__Work to be completed__
Write out the line with "absolute; left: 0px;" and each line after it to the end of the material, exactly as they appear and with nothing else.

__Data__
◆ ◆ ◆ ◆ ◆

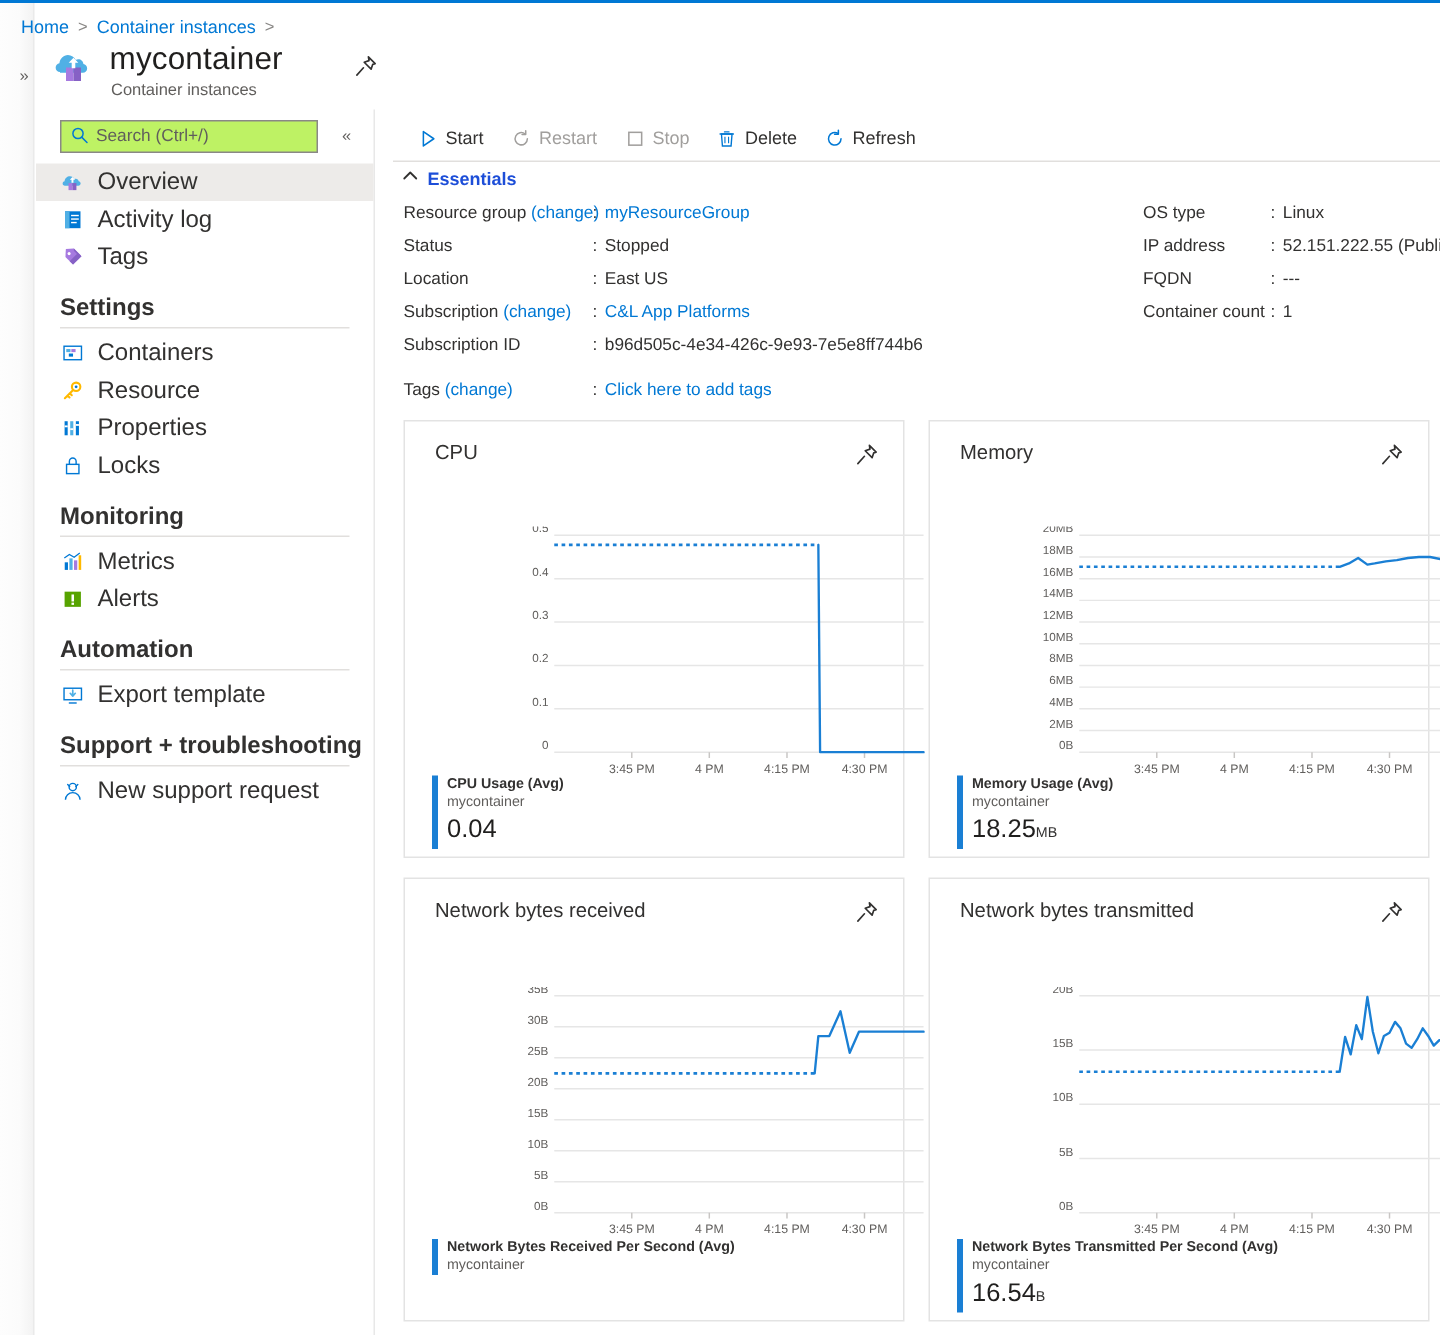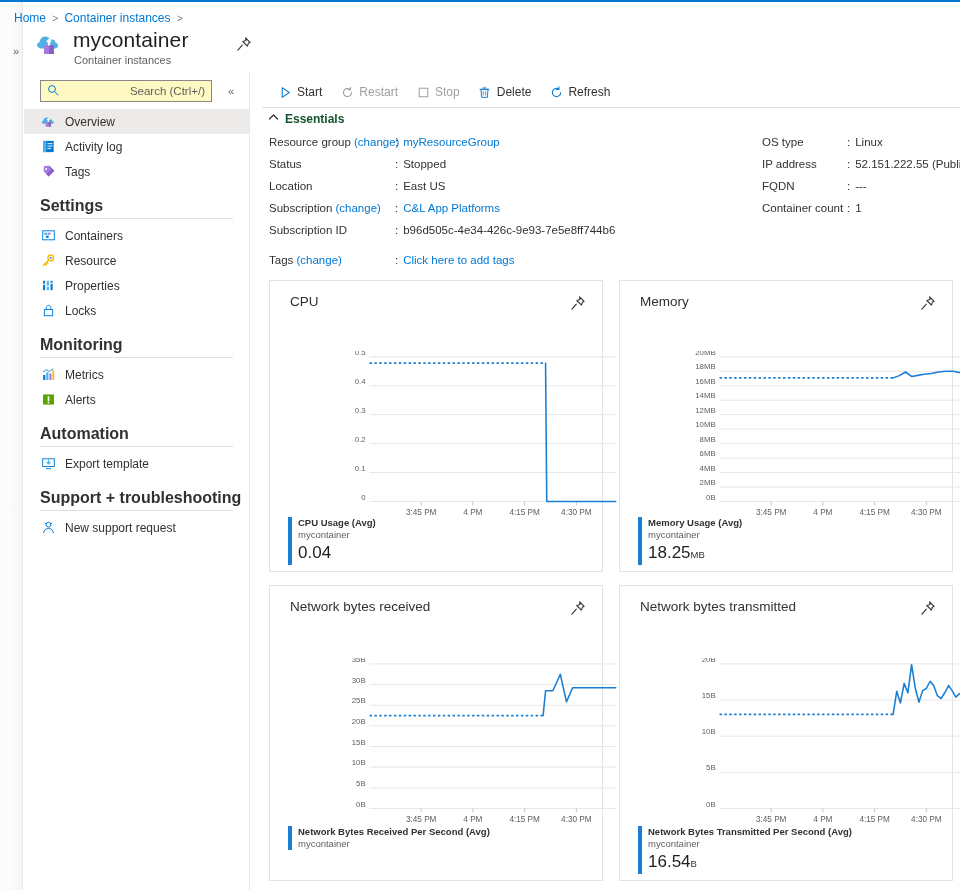--- a/index.html
+++ b/index.html
@@ -45,33 +45,33 @@
   .pin-head { position: absolute; left: 200px; top: 8px; width: 16px; height: 16px; cursor: pointer; }
 
   
   .sidebar {
     position: absolute; left: 24px; top: 73px; width: 226px; height: 817px;
     background: #ffffff; border-right: 1px solid #e8e8e8;
   }
   .search-row { position: absolute; left: 16px; top: 7px; width: 208px; height: 24px; }
   .search-box {
     position: absolute; left: 0; top: 0; width: 172px; height: 22px;
-    border: 1px solid #8a8886; background: #fef9c3; display: flex; align-items: center; gap: 5px;
-    padding: 0 6px; cursor: text; justify-content: space-between;
+    border: 1px solid #8a8886; background: #bef264; display: flex; align-items: center; gap: 5px;
+    padding: 0 6px; cursor: text;
   }
   .search-box .ph { color: #605e5c; font-size: 11.5px; }
   .collapse-btn {
     position: absolute; left: 183px; top: 3px; width: 16px; height: 16px;
     color: #605e5c; font-size: 11px; text-align: center; line-height: 16px; cursor: pointer;
   }
 
   .nav { position: absolute; left: 0; top: 36px; width: 225px; }
   .nav-item {
     display: flex; align-items: center; gap: 9px;
-    height: 25px; padding-left: 16px; cursor: pointer; font-size: 12px; color: #323130;
+    height: 25px; padding-left: 16px; cursor: pointer; font-size: 16px; color: #323130;
   }
   .nav-item.active { background: #edebe9; }
   .nav-item .ic { width: 16px; height: 16px; flex: 0 0 16px; display:flex; align-items:center; justify-content:center; }
   .nav-group {
     padding-left: 16px; font-size: 16px; font-weight: 600; color: #323130;
     height: 18px; line-height: 18px; margin-top: 13px;
   }
   .nav-rule { margin: 3px 16px 4px 16px; height: 1px; background: #e1dfdd; }
 
   
@@ -86,21 +86,21 @@
     display: flex; align-items: center; gap: 5px; height: 26px; padding: 0 8px;
     font-size: 12px; color: #323130; cursor: pointer; white-space: nowrap;
   }
   .tb-btn.disabled { color: #a19f9d; cursor: default; }
   .tb-ic { width: 14px; height: 14px; display: flex; align-items: center; justify-content: center; }
   .toolbar-rule { position: absolute; left: 0; top: 34px; width: 709px; height: 1px; background: #e1dfdd; }
 
   
   .essentials-hdr {
     position: absolute; left: 6px; top: 106px; display: flex; align-items: center; gap: 6px;
-    font-size: 12px; font-weight: 600; color: #14532d; cursor: pointer;
+    font-size: 12px; font-weight: 600; color: #1d4ed8; cursor: pointer;
   }
   .ess-grid { position: absolute; left: 0px; top: 58px; width: 709px; }
   .ess-col-l { position: absolute; left: 7px; top: 0; width: 380px; }
   .ess-col-r { position: absolute; left: 500px; top: 0; width: 210px; }
   .ess-row { display: flex; height: 22px; align-items: center; font-size: 11.5px; }
   .ess-row.pad { margin-top: 8px; }
   .ess-key { color: #323130; white-space: nowrap; }
   .ess-key-l { width: 126px; flex: 0 0 126px; }
   .ess-key-r { width: 85px; flex: 0 0 85px; }
   .ess-val { color: #323130; display: flex; gap: 5px; }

◆ ◆ ◆ ◆ ◆

__Solved problem__
   .ess-grid { position: absolute; left: 0px; top: 58px; width: 709px; }
   .ess-col-l { position: absolute; left: 7px; top: 0; width: 380px; }
   .ess-col-r { position: absolute; left: 500px; top: 0; width: 210px; }
   .ess-row { display: flex; height: 22px; align-items: center; font-size: 11.5px; }
   .ess-row.pad { margin-top: 8px; }
   .ess-key { color: #323130; white-space: nowrap; }
   .ess-key-l { width: 126px; flex: 0 0 126px; }
   .ess-key-r { width: 85px; flex: 0 0 85px; }
   .ess-val { color: #323130; display: flex; gap: 5px; }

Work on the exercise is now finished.